Activity: Without the pictures, set down exactly the lines from the one that contains "desarrollowebfreelanc" to the end of the entries, both included, and nothing besides.

-- Task inputs follows --

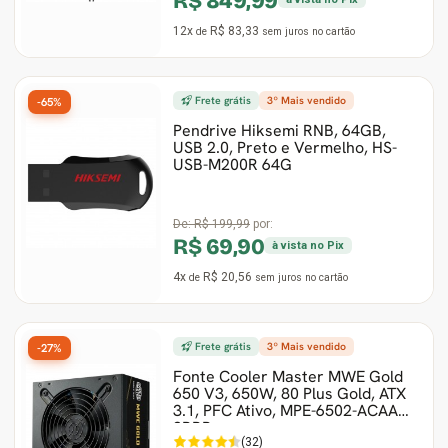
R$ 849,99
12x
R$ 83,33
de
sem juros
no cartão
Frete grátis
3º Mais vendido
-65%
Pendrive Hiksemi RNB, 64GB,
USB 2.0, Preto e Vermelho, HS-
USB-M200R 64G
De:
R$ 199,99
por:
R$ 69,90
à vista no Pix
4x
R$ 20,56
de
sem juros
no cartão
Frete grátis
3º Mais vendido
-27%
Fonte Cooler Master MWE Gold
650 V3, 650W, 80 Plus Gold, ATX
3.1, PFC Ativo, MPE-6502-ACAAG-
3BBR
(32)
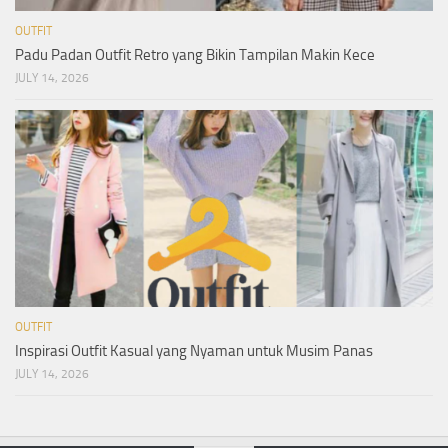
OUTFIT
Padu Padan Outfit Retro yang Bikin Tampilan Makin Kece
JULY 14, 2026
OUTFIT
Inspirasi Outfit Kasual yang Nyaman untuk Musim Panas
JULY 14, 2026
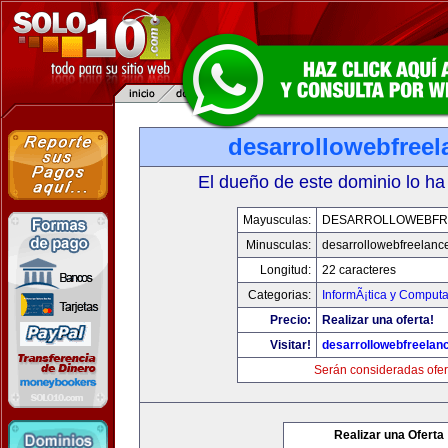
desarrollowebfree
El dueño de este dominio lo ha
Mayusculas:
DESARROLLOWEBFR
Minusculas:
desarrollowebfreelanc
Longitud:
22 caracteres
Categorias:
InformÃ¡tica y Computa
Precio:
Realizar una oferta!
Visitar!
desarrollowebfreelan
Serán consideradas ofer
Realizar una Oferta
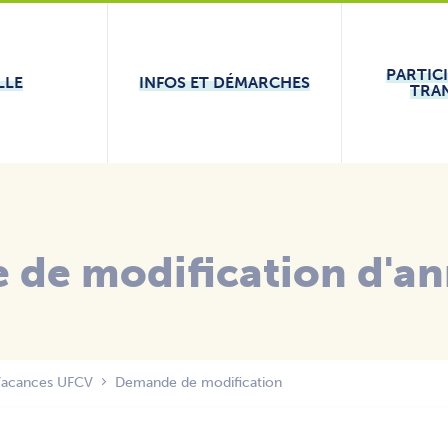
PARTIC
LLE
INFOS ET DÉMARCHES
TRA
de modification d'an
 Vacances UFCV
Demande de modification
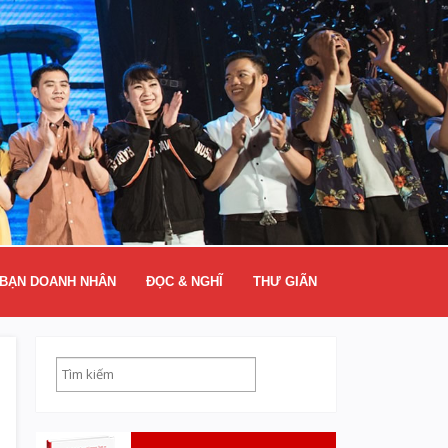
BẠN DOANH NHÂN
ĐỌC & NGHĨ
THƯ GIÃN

-- Task inputs concluded --

Response to this exercise:
desarrollowebfreelanc
Longitud:
22 caracteres
Categorias:
InformÃ¡tica y Computa
Precio:
Realizar una oferta!
Visitar!
desarrollowebfreelan
Serán consideradas ofer
Realizar una Oferta
PARTIC
LLE
INFOS ET DÉMARCHES
TRA
de modification d'an
 Vacances UFCV
Demande de modification
BẠN DOANH NHÂN
ĐỌC & NGHĨ
THƯ GIÃN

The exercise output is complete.